**TASK GOAL:**
From the first line to the last, write out the data below exactly.

**EXERCISE DATA:**
* * *
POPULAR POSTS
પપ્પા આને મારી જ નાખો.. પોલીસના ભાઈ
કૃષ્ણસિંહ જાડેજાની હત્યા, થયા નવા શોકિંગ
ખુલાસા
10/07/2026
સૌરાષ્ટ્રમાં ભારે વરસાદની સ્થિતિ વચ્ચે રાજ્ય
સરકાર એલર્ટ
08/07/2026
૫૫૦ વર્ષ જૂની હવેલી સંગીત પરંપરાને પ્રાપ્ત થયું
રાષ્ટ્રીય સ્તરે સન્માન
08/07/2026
* * *
**SOLUTION TO THIS TASK:**
POPULAR POSTS
પપ્પા આને મારી જ નાખો.. પોલીસના ભાઈ
કૃષ્ણસિંહ જાડેજાની હત્યા, થયા નવા શોકિંગ
ખુલાસા
10/07/2026
સૌરાષ્ટ્રમાં ભારે વરસાદની સ્થિતિ વચ્ચે રાજ્ય
સરકાર એલર્ટ
08/07/2026
૫૫૦ વર્ષ જૂની હવેલી સંગીત પરંપરાને પ્રાપ્ત થયું
રાષ્ટ્રીય સ્તરે સન્માન
08/07/2026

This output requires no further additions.